- Uganda is reviewing some of its tax laws to accommodate a regional approach.
Ugandan-tax administration has eliminated the Value added Tax (VAT) placed on imported rice from Tanzania to facilitate economic growth in the East African region.
This came into effect two weeks after Uganda’s Presidency through President Yoweri Museveni urged all the seven East African Community (EAC) member states to scrap all non-tariff barriers, saying they were hampering economic integration and development in the region.
In a July 29 letter addressed to the customs staff, the Assistant Commissioner for Trade at Uganda Revenue Authority, Mr. Alexander Rubanda stated that all rice imported from the Republic of Tanzania and with a certificate of origin according to preferential treatment will effective July 27 attract no import duty by paragraph 1(L) of the third Schedule to the VAT Act and Article 15 of the Protocol establishing the East African Community Customs Union.
During his address to journalists yesterday, the secretary general of Kampala Rice Traders Association, Mr. Robert Ssentongo, praised the government for eliminating the VAT of Ush180,000 ($47.09) per tonne of rice, which he said was affecting traders.

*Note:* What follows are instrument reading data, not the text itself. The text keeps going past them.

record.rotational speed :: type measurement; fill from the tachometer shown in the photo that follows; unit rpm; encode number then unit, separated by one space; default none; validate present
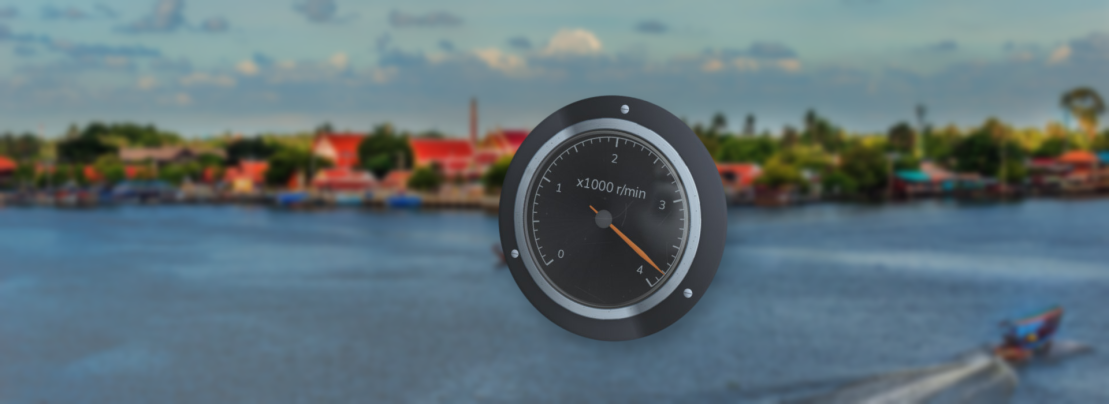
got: 3800 rpm
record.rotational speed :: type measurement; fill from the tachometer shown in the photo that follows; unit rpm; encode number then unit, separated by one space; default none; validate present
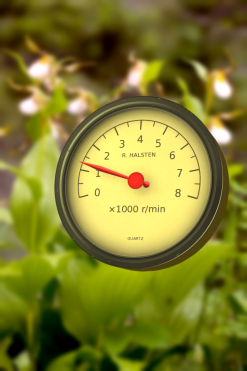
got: 1250 rpm
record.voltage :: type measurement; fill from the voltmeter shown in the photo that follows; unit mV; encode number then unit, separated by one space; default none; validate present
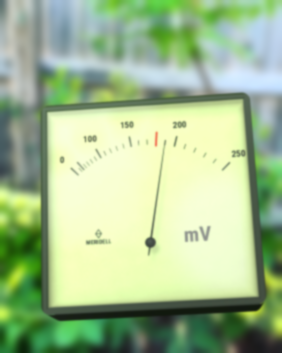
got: 190 mV
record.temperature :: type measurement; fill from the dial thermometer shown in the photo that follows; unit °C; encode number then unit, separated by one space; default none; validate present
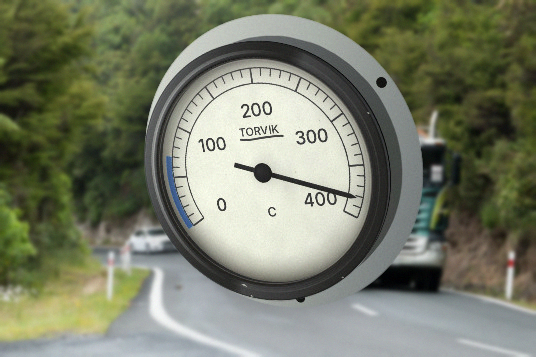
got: 380 °C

He also mentioned that the Parliamentary Committee on Tourism, Trade, and Industry had recommended in their report that the Rice and Agribusiness Development Foundation (RADFO) cease to request money from rice traders at various border points.

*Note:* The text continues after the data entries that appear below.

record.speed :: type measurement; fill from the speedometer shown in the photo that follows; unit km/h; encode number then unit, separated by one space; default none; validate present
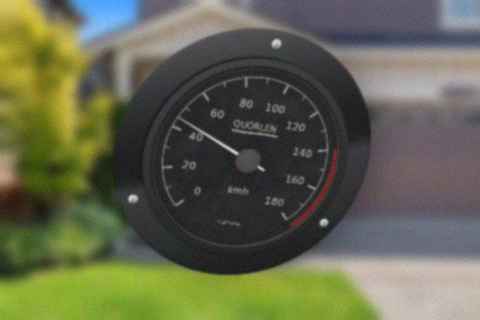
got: 45 km/h
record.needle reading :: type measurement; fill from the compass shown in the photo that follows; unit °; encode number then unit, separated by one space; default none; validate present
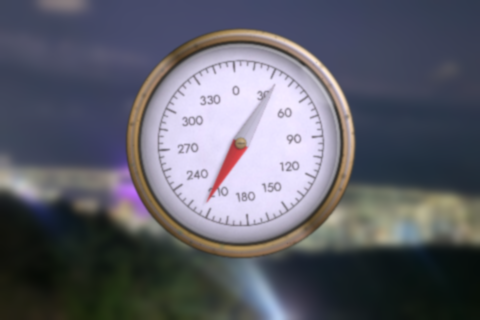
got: 215 °
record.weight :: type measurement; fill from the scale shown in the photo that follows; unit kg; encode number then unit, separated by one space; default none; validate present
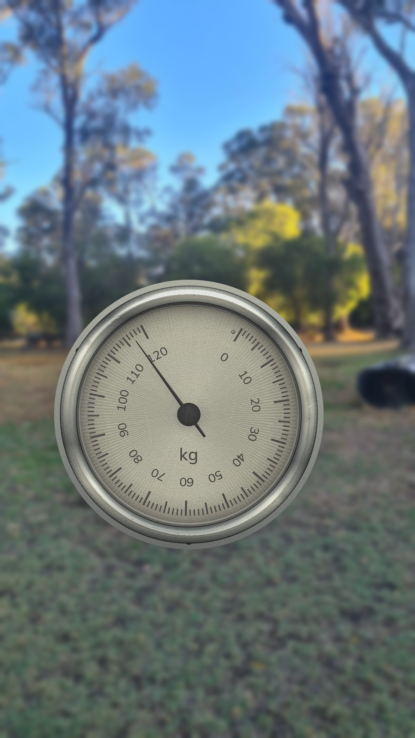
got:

Ugandan-Tax: Committee Report
During their investigations, the MPs took a fact-finding field visit to the Mutukula Border (from August 3 to August 6) where they interacted with various stakeholders and discovered that traders are being forced to pay a tax amount of Shs180,000 ($47.09) per tonne of rice, in addition to paying a withholding tax of 6% to the URA.
According to the August parliamentary committee report on the alleged unfair trade practices in the rice subsector, RADFO has been colluding with URA officials to charge rice importers a tax amount of Ush180,000 ($47.09) per tonne of rice imported as opposed to the sum of Ush4,000 ($1.05) which they were paying initially.
The committee recommended that civil action be taken against RADFO to collect compensation amounting to Ush17.8b ($46.5 billion) which was illegitimately obtained from traders.
On the 5th of May, the Speaker of Parliament commended the Tourism, Trade and Industry Committee to check the alleged unfair trade practices following a petition by the traders.
As he stressed the need for East African Community member states to allow free trade recently, President Museveni stated that he had previously revealed to Tanzania’s president, Samia Suluhu, that a while ago, some local farmers tried to pressure him into imposing a tax on imported rice so it would be costlier than the locally produced one but he declined because of the importance of free trade.
According to statistics from the Ministry of Trade, Uganda consumes about 300,000 tonnes of rice a year and this demand has largely been supplemented by imported rice.
Ugandan-Tax: Minister’s letter
On April 21, the Minister of State for Trade, Ms. Harriet Ntabazi, wrote a letter to the Commissioner of Customs at URA, Mr. Abel Kagumire, instructing him to hold off on eliminating VAT-exempt rice imports until further notice. She further told him that the ministry would reach out at a later date and give further instructions regarding the matter.
On April 27, the deputy commissioner for Customs, Mr. Julius Mponooka, wrote an internal memo approving that half of the clearing VAT exempt rice from Tanzania. However, the directive was reversed a week later by Mr. Kagumire when he appeared before the committee on August 1, 2022.